REQUIREMENT 1. In the article about Jody Heymann, write out the passage between "Heymann has worked" and "to help others.", inclusive, swapping "camp" for "retreat".
REQUIREMENT 2.
Answer these questions from the article about Jody Heymann:
(a) Where did Heymann work as a Peace Corps volunteer?
(b) What did Heymann study as an undergraduate?
(c) How long has Alison Earle known Heymann?

Jody Heymann began to better understand the relationship between working conditions and health while working in a fishery in Tanzania as a Peace Corps volunteer.

“I met families where a parent had recurrent malaria, and they were not well enough to take care of their kids,” she said. “I met families whose working conditions affected whether they were sick.”

Heymann, the dean of the UCLA Jonathan and Karin Fielding School of Public Health, was recently appointed to the Institute of Medicine, a National Academy group that serves as an expert advisory board on worldwide health studies and issues.

“It’s an honor to use science to lead changes in policies that you and I and our neighbors … can use in everyday life,” Heymann said.
Heymann has worked in public health since she was a teenager.

She worked at a camp for children with Down Syndrome and in a school for nonverbal autistic teenagers, experiences she said inspired her to find a line of work where she’d get to help others.

She thought that work would be medicine, she said. But after earning her medical degree, she realized that as much as she enjoyed working with people one-on-one, she wanted to learn about the intersection of work and health on a broader scale.
Alison Earle, Heymann’s former research assistant and colleague, said Heymann has a broad range of intellectual skill – both in the humanities and the sciences, as she was a physics and history student as an undergraduate.

Earle, who works as a senior research scientist at the Heller School for Social Policy and Management at Brandeis University, said she has known Heymann for more than 20 years, and the two have developed a strong friendship over the course of working together for so long.

“So much of her career has been about … helping people fight hard battles and do well by their family,” Earle said. “With all her intelligence, she didn’t have to do that, but she (decided) to apply her mind to something that makes the world a better place.”

Heymann’s generosity also extends to opportunities she gives to those she supervises, said Erin Bresnahan, director of new initiatives at the Fielding School of Public Health.

ENTRIES SHOWN.
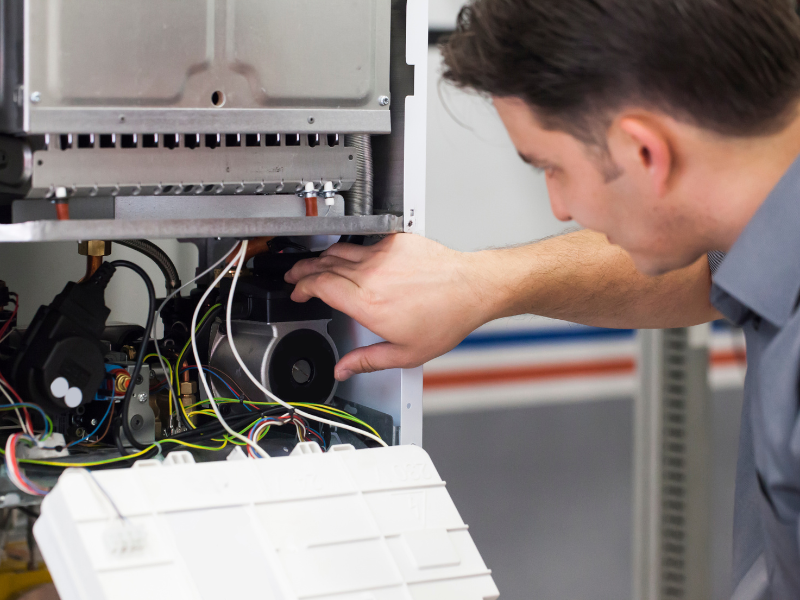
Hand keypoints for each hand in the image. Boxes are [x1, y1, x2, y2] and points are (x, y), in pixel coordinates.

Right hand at [285, 234, 491, 380]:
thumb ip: (368, 360)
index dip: (302, 287)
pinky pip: (363, 243)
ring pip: (340, 251)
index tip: (297, 292)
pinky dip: (349, 250)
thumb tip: (344, 370)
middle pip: (324, 265)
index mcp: (367, 302)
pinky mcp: (395, 242)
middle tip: (295, 277)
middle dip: (303, 271)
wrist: (471, 289)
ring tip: (314, 265)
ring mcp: (383, 255)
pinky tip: (347, 255)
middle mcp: (371, 275)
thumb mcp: (406, 353)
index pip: (320, 285)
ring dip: (322, 258)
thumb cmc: (445, 318)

EXERCISE RESULT 1.
Heymann has worked in public health since she was a teenager.

She worked at a retreat for children with Down Syndrome and in a school for nonverbal autistic teenagers, experiences she said inspired her to find a line of work where she’d get to help others.

EXERCISE RESULT 2.
(a) In a fishery in Tanzania.
(b) Physics and history.
(c) More than 20 years.